Conversion de la filière automobile : un travail au niveau des "bassins de vie"
La filière automobile et les pouvoirs publics ont signé, le 6 mai, un nouveau contrat de filière pour la période 2024-2027 qui prend résolument le virage de l'électrique. Objectif : passer à 800.000 immatriculations en 2027 contre 300.000 l'an dernier.
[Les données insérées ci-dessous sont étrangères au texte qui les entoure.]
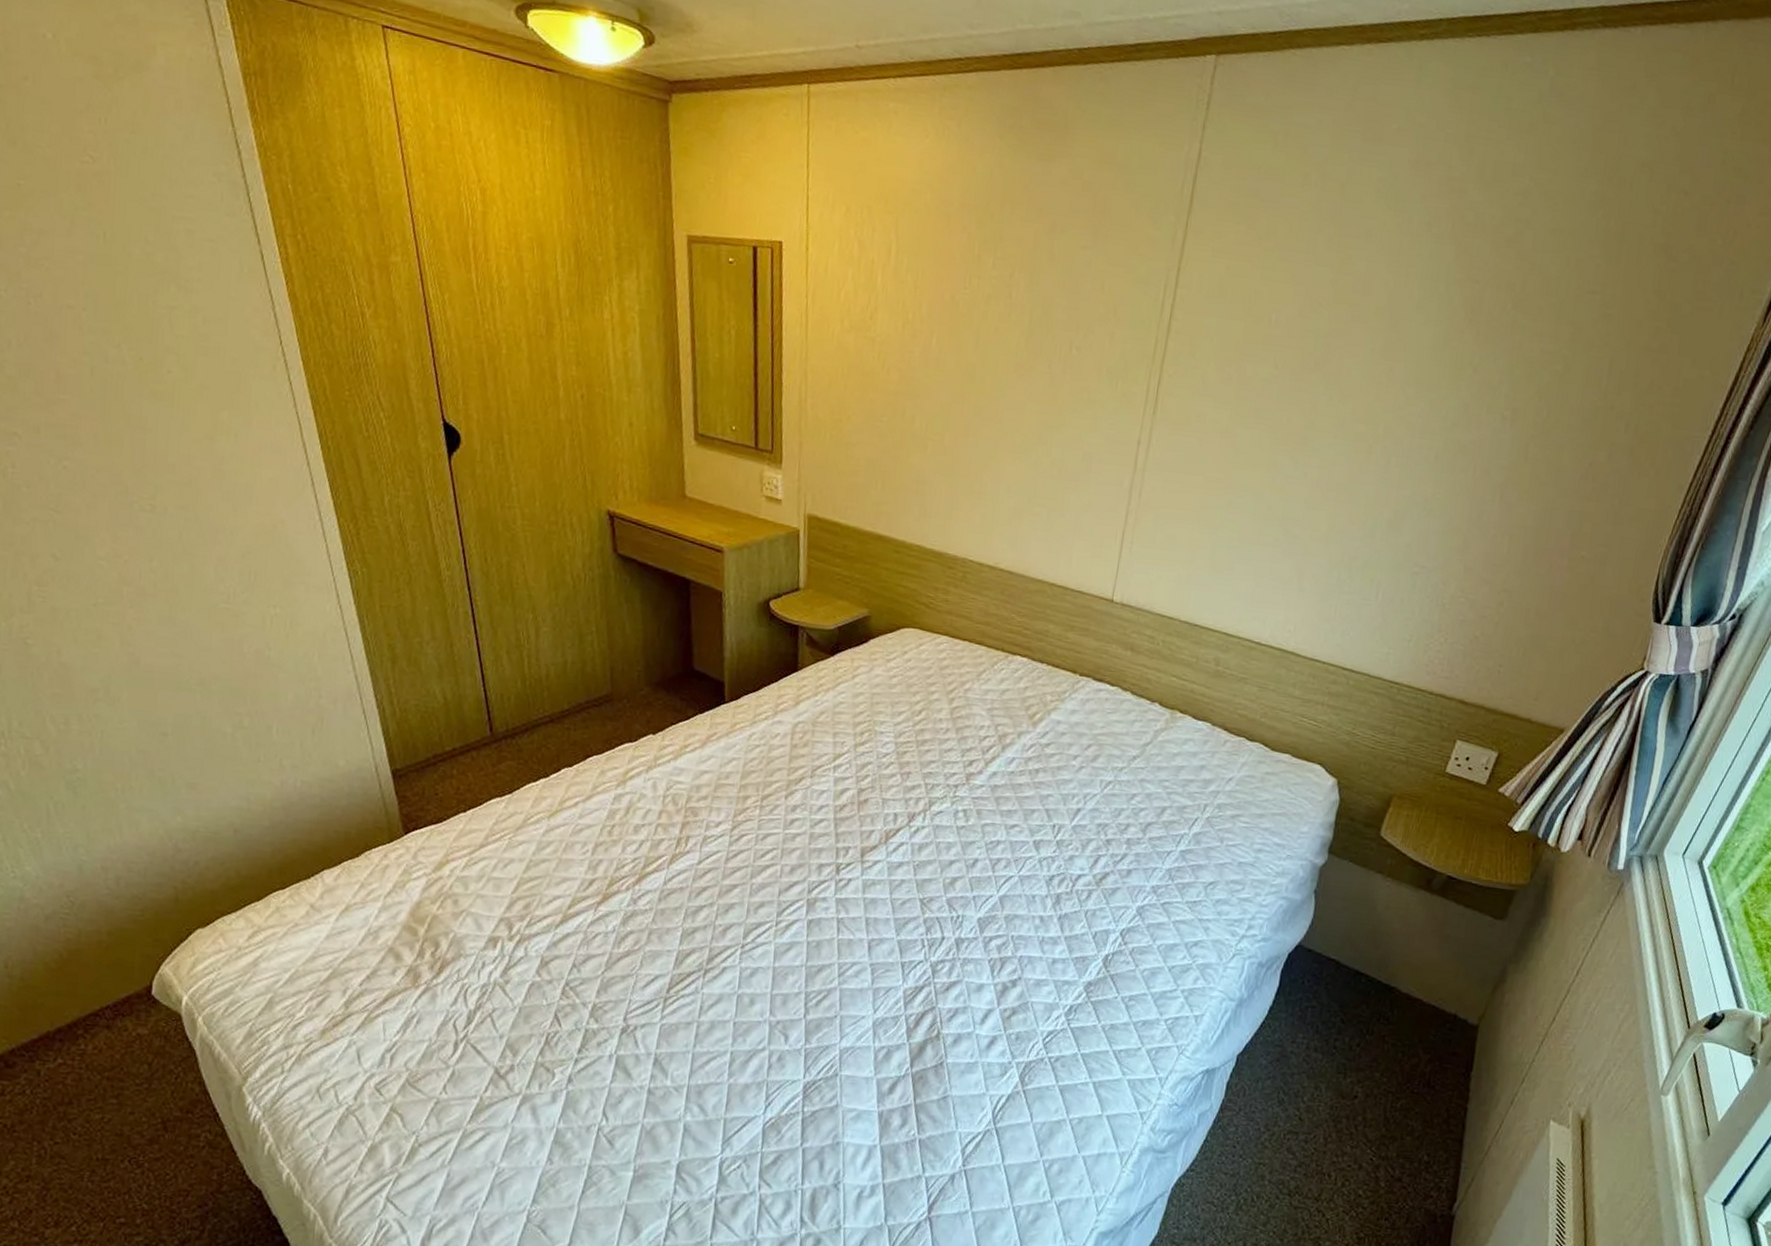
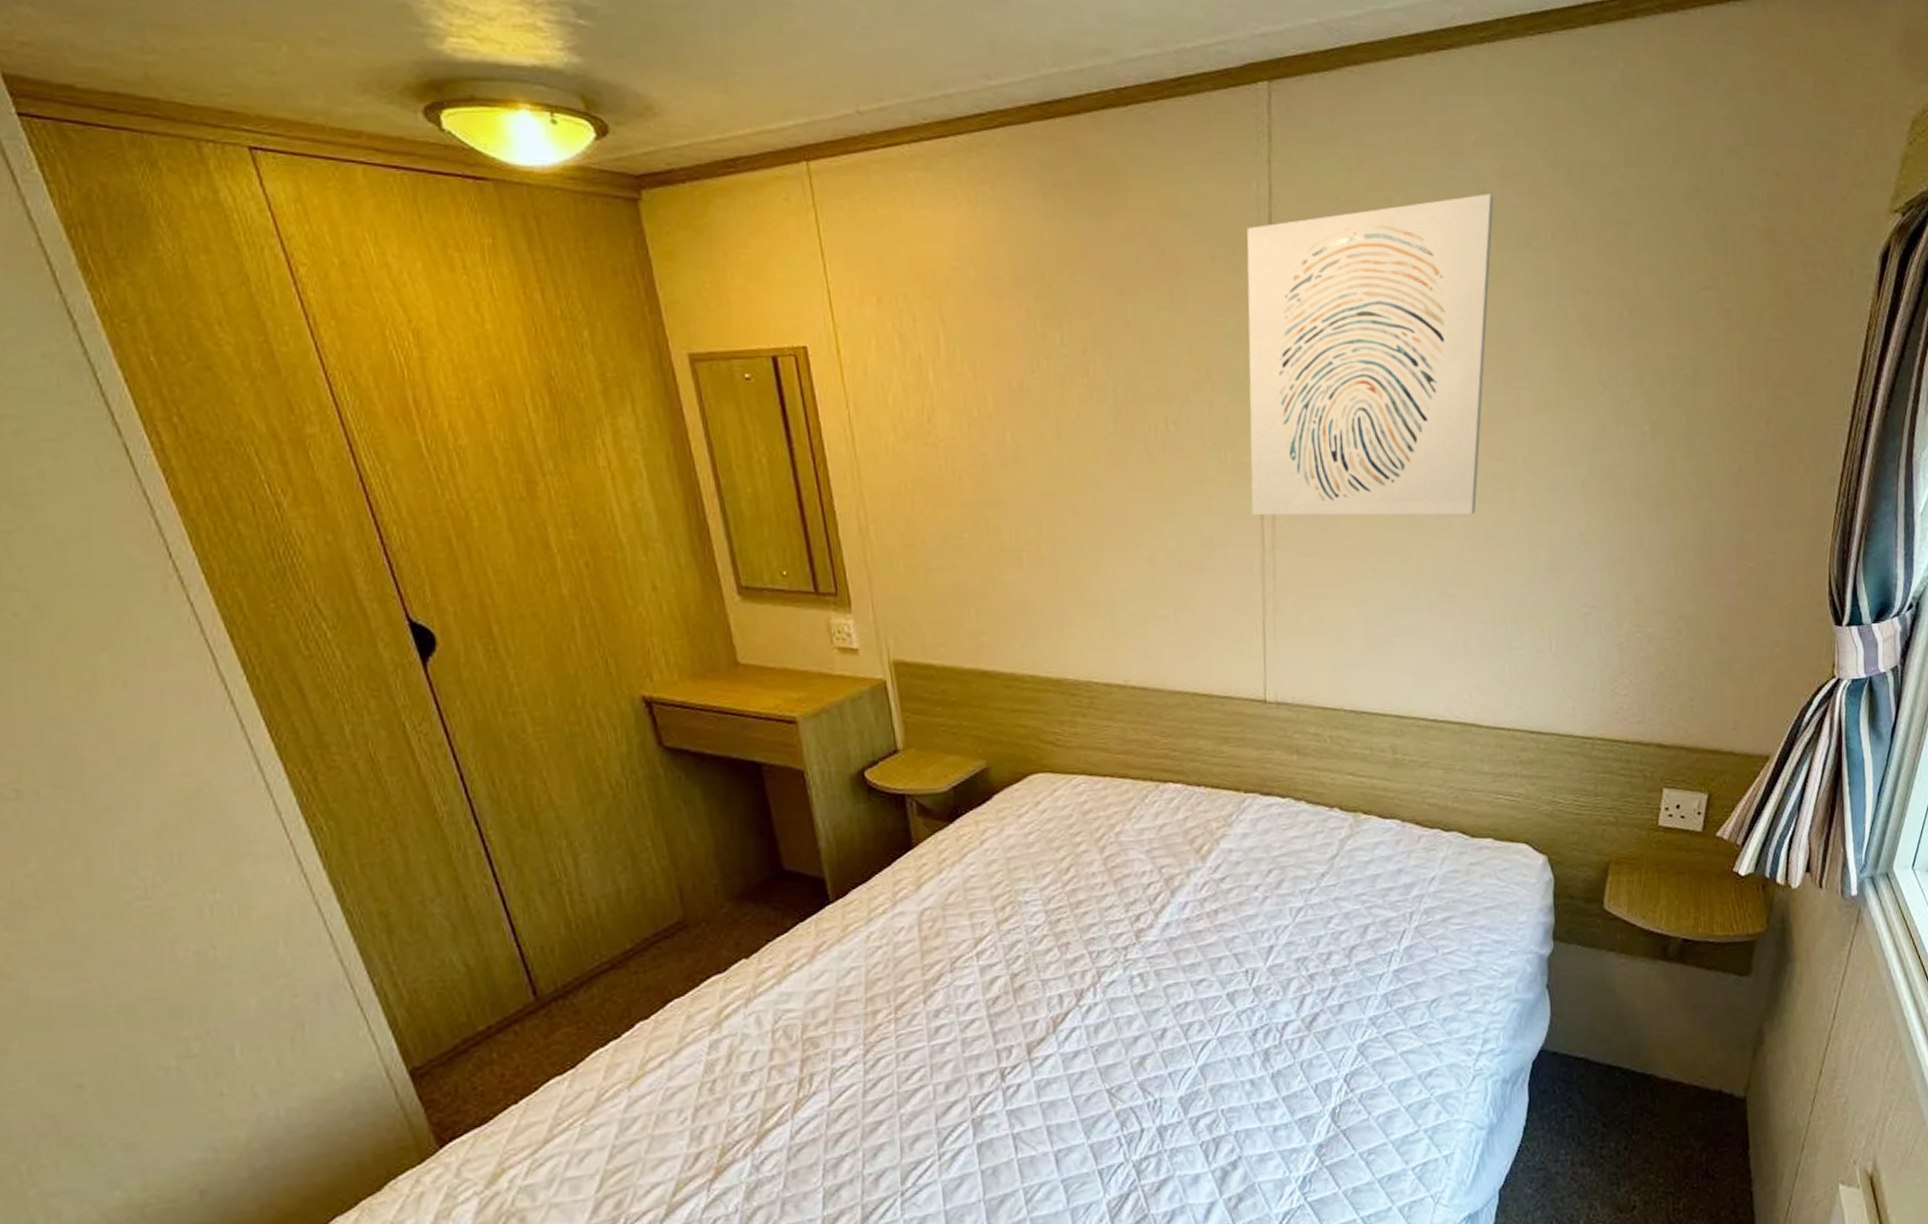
wall art: none [1130,179,1405,469] -> present [1246,194,1494,516]

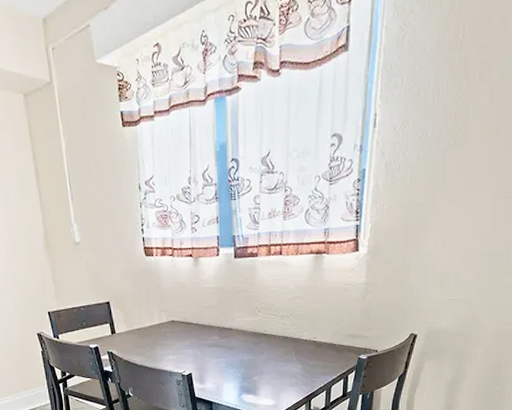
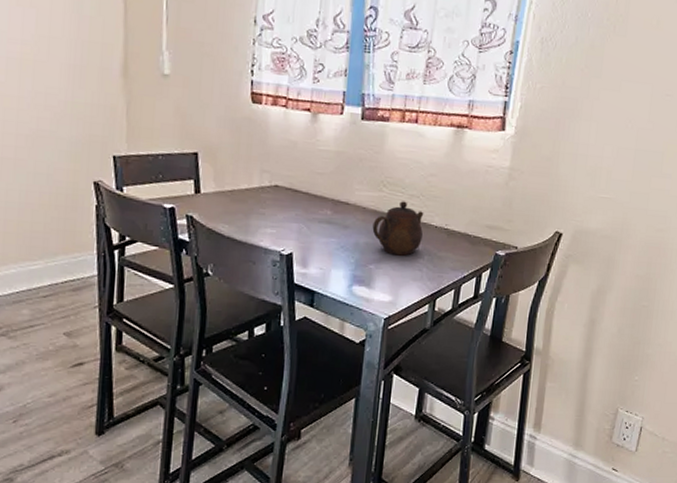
teapot: none [253,322,295,367] -> present [372,201,424,256]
Cette conversion à marche forcée va impliquer un effort sur les reconversions.
Alors que les ventes de véhicules électriques marquent le pas en Europe, les représentants de la filière automobile se sont rendus à Bercy, ce lundi, pour signer avec l'État et les régions un nouveau contrat de filière pour la période 2024-2027. L'enjeu : accélérer le virage vers l'électrique avec, en ligne de mire, la fin des ventes de moteurs thermiques à horizon 2035, comme l'a décidé Bruxelles. Six mois de discussions ont été nécessaires pour parvenir à cette signature, tant les enjeux sont colossaux pour la filière. "Nous avons dix ans pour accomplir cette révolution du thermique vers l'électrique", a déclaré le ministre de l'Économie, Bruno Le Maire, lundi, lors d'une conférence de presse, aux côtés de Catherine Vautrin (Emploi), Roland Lescure (Industrie) et du président de la Plateforme automobile (PFA), Luc Chatel.
Le contrat prévoit de tripler les ventes de véhicules électriques en trois ans, pour passer à 800.000 en 2027, sachant qu'il s'en est vendu 300.000 l'an dernier. À terme, l'objectif fixé par le président de la République est de parvenir à 2 millions de véhicules "électrifiés" (y compris hydrides donc) vendus chaque année d'ici 2030.
Pour les utilitaires, le rythme demandé est plus soutenu encore : multiplier par 6 d'ici 2027 les ventes d'utilitaires légers 100% électriques ou à hydrogène, soit 100.000 immatriculations. Le contrat prévoit aussi d'atteindre 25.000 bornes de recharge rapide sur les "grands axes" et dans les "hubs urbains".
"Patriotisme industriel"
Bruno Le Maire a placé le sujet sous l'angle du "patriotisme industriel". "Persister dans le véhicule thermique, comme le proposent certaines formations politiques, c'est être pieds et poings liés avec l'énergie qui vient des pays producteurs de pétrole." "Est-ce que nous voulons être un pays de production ou de consommateurs ?" Mais le choix européen entériné en mars 2023, a été précipité au goût de certains. Il y a quelques semaines, le patron de Renault, Jean-Dominique Senard, avait dénoncé l'absence d'anticipation de l'UE, notamment sur la question des métaux nécessaires pour la construction des batteries. "L’analyse d’impact n’a pas été faite", avait-il fustigé.
Pour soutenir la production française, le gouvernement entend confirmer la politique de l’offre (baisse des impôts de production, attractivité pour les investissements étrangers, compétences, fonds Avenir automobile) tout en maintenant les "aides à la demande". "Nous maintiendrons le bonus sur les véhicules électriques", a assuré Bruno Le Maire, après que ce bonus a été ramené de 5.000 à 4.000 euros pour 2024 (sauf pour les ménages modestes) et retiré aux véhicules d'entreprise. Et le "leasing" sera maintenu. À cet égard, Luc Chatel a demandé de la "stabilité".
Pas de zones franches
Cette transition à marche forcée ne réussira qu'en portant attention aux "plus fragiles", mentionne le contrat. Une enveloppe de 100 millions d'euros est prévue pour accompagner les reconversions. Catherine Vautrin a appelé à travailler à l'échelle des "bassins de vie". "Certains bassins de vie, je pense aux Hauts-de-France par exemple, se retrouvent avec des fournisseurs qui s'installent et qui ont de très gros besoins de compétences", alors que dans d'autres "il peut y avoir des cycles économiques qui se terminent et donc des reconversions vers d'autres métiers", a-t-elle expliqué.
Réussir ce changement va impliquer des "investissements massifs", a prévenu de son côté Luc Chatel, pointant une énergie deux fois plus chère qu'en Chine et en Europe et des dispositifs d'accompagnements insuffisants. L'idée défendue par la PFA de "Green Deal zones" (du nom du Pacte vert européen), à savoir des zones franches pour la construction de voitures électriques, ne figure pas dans le contrat. Luc Chatel a également appelé à la rédaction d'un pacte européen pour l'automobile. "On a pris le sujet par le mauvais bout, on a choisi le changement par la réglementation et non par l'innovation, ou par le marché", a-t-il dit.